Correlating results with your models
Parsing is async: the Markdown shows up later, in a ParseCompleted event. So you need a way
to know which of your records a finished document belongs to. ->for($model) handles this:
it records the association on the SDK's own parse_requests row (a polymorphic relation, so
nothing to add to your schema), and the event gives the model back:
Parse::file('contracts/foo.pdf')->for($document)->parse();
// later, in your listener:
$document = $event->request->parsable; // your Document model, typed
Want the reverse link on your model? Add one line, no migration:
class Document extends Model
{
public function parse()
{
return $this->morphOne(\ParseForArtisans\Models\ParseRequest::class, 'parsable');
}
}
$document->parse?->status(); // 'completed'
No model to point at? (a one-off script, a batch of loose files, or a record you only
create after parsing). Skip ->for() and attach your own context with ->withMeta():
$parse = Parse::file('contracts/foo.pdf')
->withMeta(['tenant_id' => $tenant->id, 'source' => 'bulk-import']) // any scalars you like
->parse();
// in your listener:
$tenantId = $event->request->meta['tenant_id'];
->for() and ->withMeta() compose: use the relation for the model, meta for extra context.
Parse a URL
Already have the document at a public URL? Skip the upload; we fetch it. Try it right now in
php artisan tinker with our sample file:
$parse = Parse::url('https://parseforartisans.com/samples/invoice.pdf')->parse();
From a file upload
There's no inline Markdown to return, and parsing happens in your bucket, so the idiomatic Laravel move is store the upload, then parse the stored path:
use Illuminate\Http\Request;
public function store(Request $request)
{
$request->validate([
'document' => ['required', 'file', 'mimes:pdf,docx,xlsx', 'max:51200'],
]);
$path = $request->file('document')->store('uploads', 's3'); // your disk
$document = Document::create(['source_path' => $path]);
$parse = Parse::disk('s3')->file($path)->for($document)->parse();
// Hand the id to your frontend so it can poll ->status(), or just wait for the event.

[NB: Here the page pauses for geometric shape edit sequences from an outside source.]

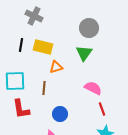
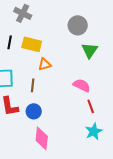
green triangle: (84, 53) -> (90, 50), moved
blue circle: (60, 114) -> (34, 111), moved

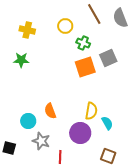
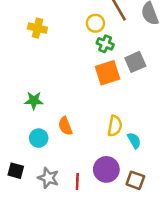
yellow circle: (65, 26) -> (95, 23), moved
green star: (21, 60) -> (34, 101), moved
purple circle: (80, 133) -> (106, 169), moved
gray star: (41, 141) -> (48, 178), moved

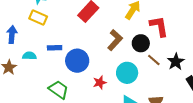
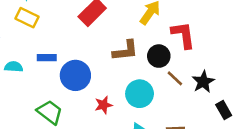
brown L-shape: (115, 40) -> (125, 51), turned 40

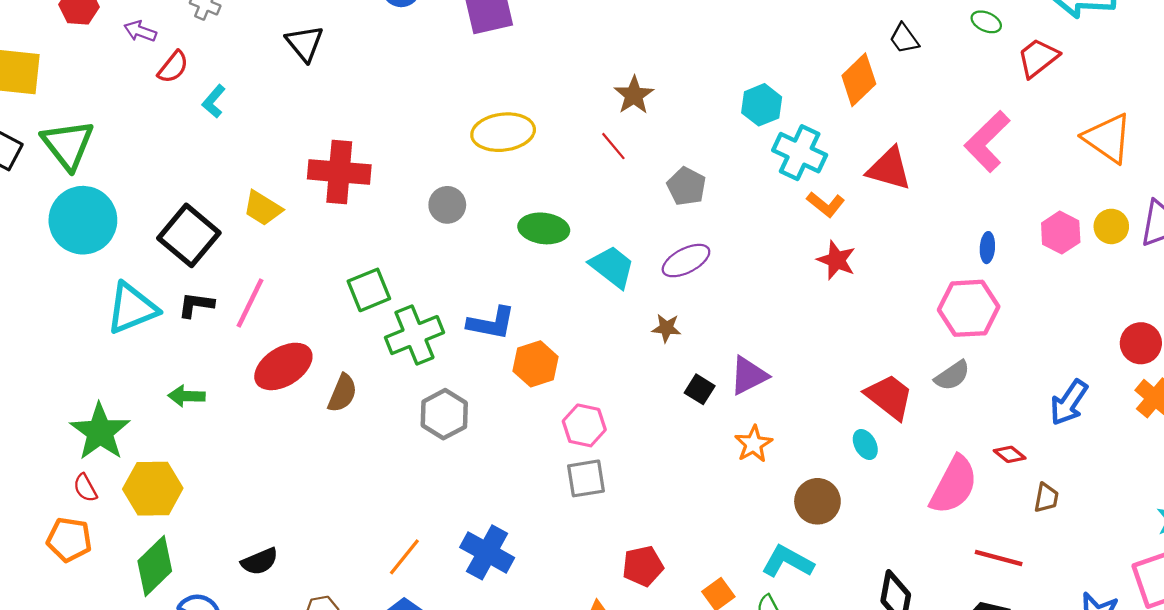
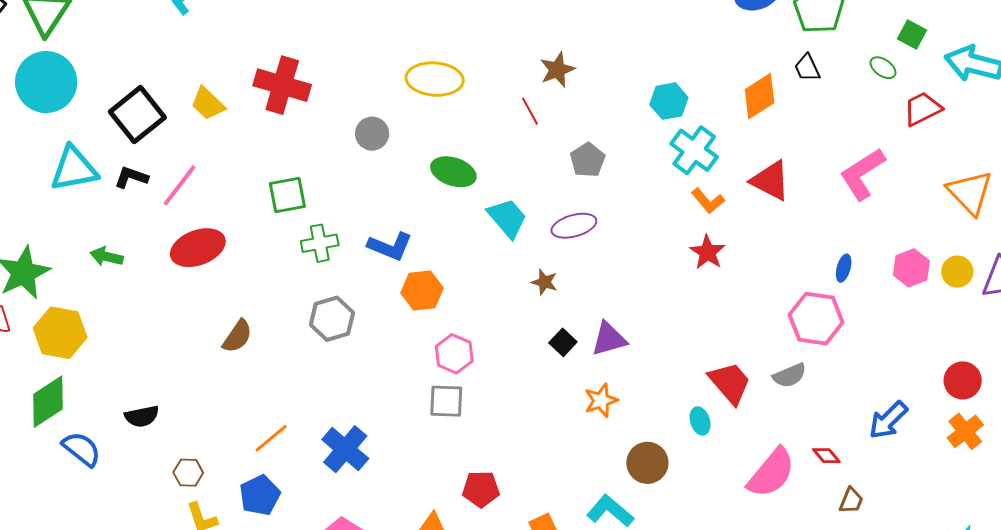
green cross: (414, 335) -> (320, 243), size x0.7
brown semicircle: (342, 393) -> (237, 336), moved

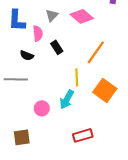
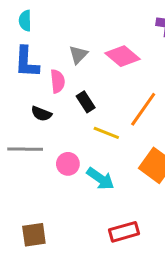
yellow line: (77, 77) -> (106, 133), moved, turned -66
cyan arrow: (67, 99) -> (100, 179), turned -84
pink circle: (42, 108) -> (68, 164), moved

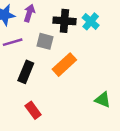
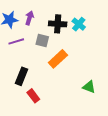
black rectangle: (26, 72) -> (22, 76), moved

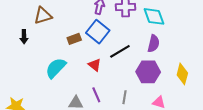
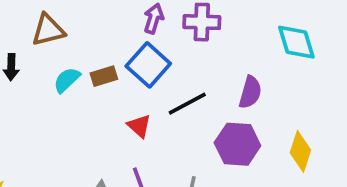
cyan diamond: (154, 16) -> (296, 42), moved
cyan semicircle: (56, 68) -> (67, 80), moved, size x0.7

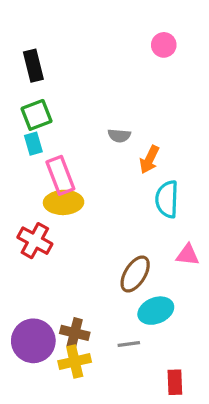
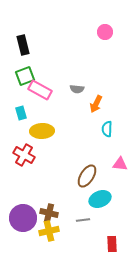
cyan rectangle: (33, 144) -> (21, 113), moved
pink rectangle: (60, 175) -> (40, 90), moved, turned -40
cyan semicircle: (167, 199) -> (107, 129), size x0.7

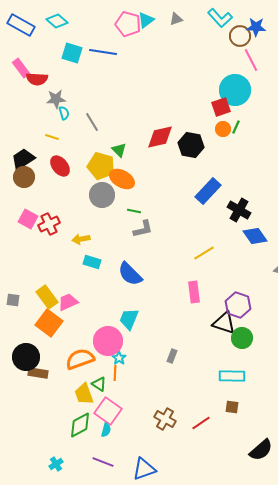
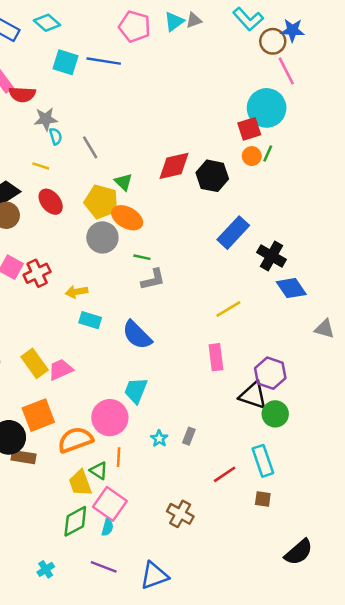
cyan triangle: (146, 20) -> (174, 22), moved
orange square: (49, 323) -> (38, 415), moved, turned 32
cyan star: (119, 358) -> (159, 439), moved
cyan rectangle: (232, 376) -> (263, 461), turned 70
red line: (201, 423) -> (225, 474), moved

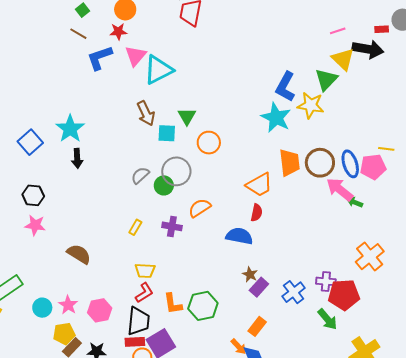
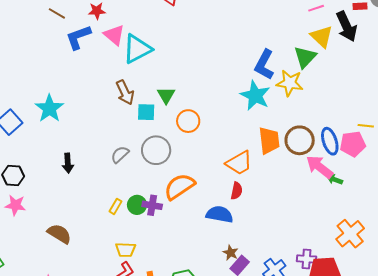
black arrow: (368, 49) -> (347, 26), turned 56
pink triangle: (135, 56) -> (114, 35), turned -30
black arrow: (77, 158) -> (68, 163), moved
green circle: (164, 185) -> (137, 205), moved
orange semicircle: (200, 208) -> (180, 187), size x1.4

return response()->json(['parse_id' => $parse->id]);
}
You don't tell us the file type; we detect it (PDF, Word, PowerPoint, Excel, email, and more) and route it automatically.
Batch processing
Hand Parse::files() an array (or collection) of paths instead of a single file. They're
submitted as one batch and you get back a collection of ParseRequest models, one per file:
$paths = Storage::disk('s3')->files('contracts');
$batch = Parse::disk('s3')->files($paths)
->frontmatter(true) // options apply to every file in the batch
->parse();
$batch->count(); // how many were submitted
$batch->pluck('id'); // the parse references the SDK is tracking
Each file fires its own ParseCompleted event as it finishes, so your published listener
handles results the same way whether you submitted one file or ten thousand.
Submitting thousands at once? Wrap the
->parse()call in your own queued job so the submissions run in the background with retries. The SDK doesn't force a queue; it's your call.
Options
Chain options before ->parse():
$parse = Parse::file($path)
->for($document) // associate with one of your models, handed back in the event
->withMeta([...]) // attach arbitrary scalar context, handed back in the event
->ocr(true) // force OCR (auto-detected by default for scanned PDFs)
->ocrLanguage('spa') // OCR language(s) for scanned PDFs, e.g. 'spa' or 'eng+fra'
->pages('1-20') // only these pages
->frontmatter(true) // prepend YAML frontmatter (author, dates, page count)
->to('out/foo.md') // override output path (default: parsed/<source>.md, e.g. parsed/contracts/foo.pdf.md)
->parse();
Options apply where they fit the format:
ocr()andocrLanguage()affect PDFs, andpages()works on paginated formats (PDF, PowerPoint, spreadsheets).